(Problem to work on) Copy out every line of the rows below without changing anything, and leave the pictures out of your answer.

Material for the task section start

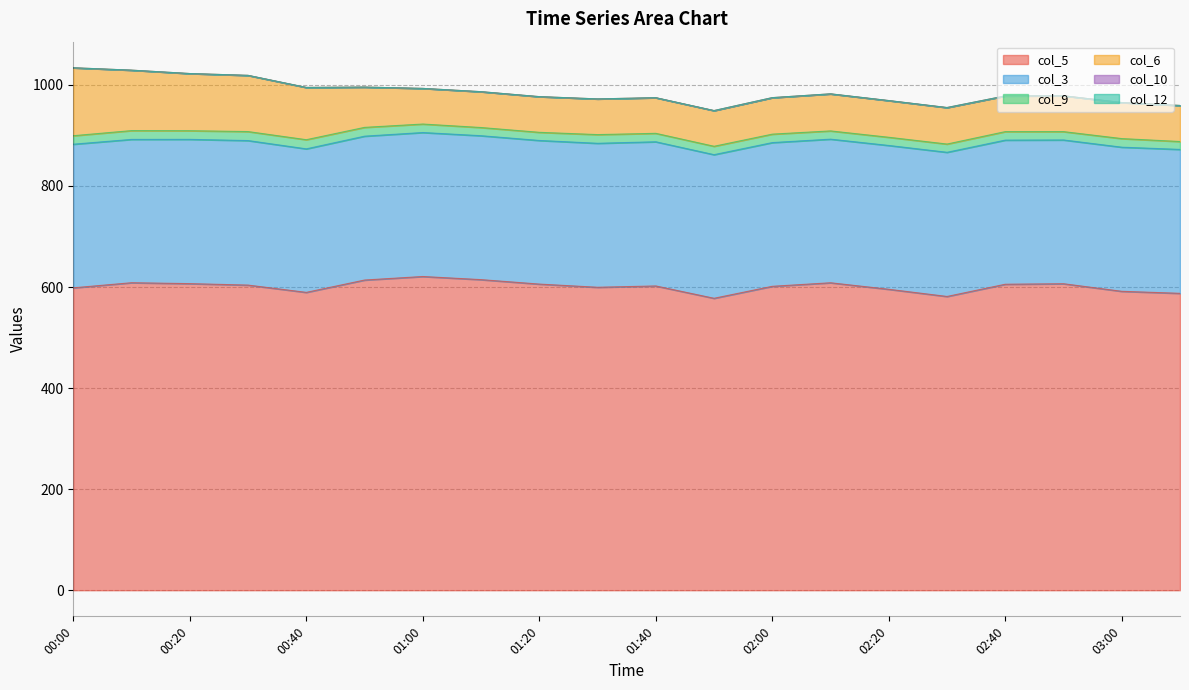

Reading left to right, list all the values displayed in this chart.

col_5: 598.4	608.5	606.7	603.8	589.4	613.8	620.8	614.6	605.8	599.5	602.1	577.7	601.4	608.4	595.5	581.3	605.5	606.5	591.5	587.5
col_3: 284.2	283.6	285.5	286.0	284.0	284.7	284.9	284.8	284.2	284.9	285.3	284.2	284.4	284.2	284.6	285.3	285.2	284.5	285.2	284.8
col_9: 16.8	17.4	17.1	17.8	18.1	17.4	16.8	16.2	16.1	17.2	16.7	16.6	16.7	16.3	16.2	16.3	16.8	16.5	17.0	15.6
col_6: 134.4	119.6	113.1	111.2	103.4	79.7	70.5	70.9	70.6	70.6	70.5	70.6	72.2	73.3	72.6	72.2	70.6	70.9	71.3	71.3
col_10: 0.0	0.0	0.0	0.0	0.0	0.0	0.0	0.0	0.0	0.0	0.0	0.0	0.0	0.0	0.0	0.0	0.0	0.0	0.0	0.0
col_12: 0.0	0.0	0.0	0.0	0.0	0.0	0.0	0.0	0.0	0.0	0.0	0.0	0.0	0.0	0.0	0.0	0.0	0.0	0.0	0.0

Material for the task section end

(Problem solution)
Reading left to right, list all the values displayed in this chart.

col_5: 598.4	608.5	606.7	603.8	589.4	613.8	620.8	614.6	605.8	599.5	602.1	577.7	601.4	608.4	595.5	581.3	605.5	606.5	591.5	587.5
col_3: 284.2	283.6	285.5	286.0	284.0	284.7	284.9	284.8	284.2	284.9	285.3	284.2	284.4	284.2	284.6	285.3	285.2	284.5	285.2	284.8
col_9: 16.8	17.4	17.1	17.8	18.1	17.4	16.8	16.2	16.1	17.2	16.7	16.6	16.7	16.3	16.2	16.3	16.8	16.5	17.0	15.6
col_6: 134.4	119.6	113.1	111.2	103.4	79.7	70.5	70.9	70.6	70.6	70.5	70.6	72.2	73.3	72.6	72.2	70.6	70.9	71.3	71.3
col_10: 0.0	0.0	0.0	0.0	0.0	0.0	0.0	0.0	0.0	0.0	0.0	0.0	0.0	0.0	0.0	0.0	0.0	0.0	0.0	0.0
col_12: 0.0	0.0	0.0	0.0	0.0	0.0	0.0	0.0	0.0	0.0	0.0	0.0	0.0	0.0	0.0	0.0	0.0	0.0	0.0	0.0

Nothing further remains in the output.